#### Task to complete
Every entry below should be printed exactly.

>>>>

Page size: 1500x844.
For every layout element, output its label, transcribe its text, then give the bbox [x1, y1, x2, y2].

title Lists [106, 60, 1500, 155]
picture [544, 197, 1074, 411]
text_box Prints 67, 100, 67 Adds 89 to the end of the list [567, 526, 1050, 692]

<<<<

#### The completed task
Page size: 1500x844.
For every layout element, output its label, transcribe its text, then give the bbox [x1, y1, x2, y2].

title Lists [106, 60, 1500, 155]
picture [544, 197, 1074, 411]
text_box Prints 67, 100, 67 Adds 89 to the end of the list [567, 526, 1050, 692]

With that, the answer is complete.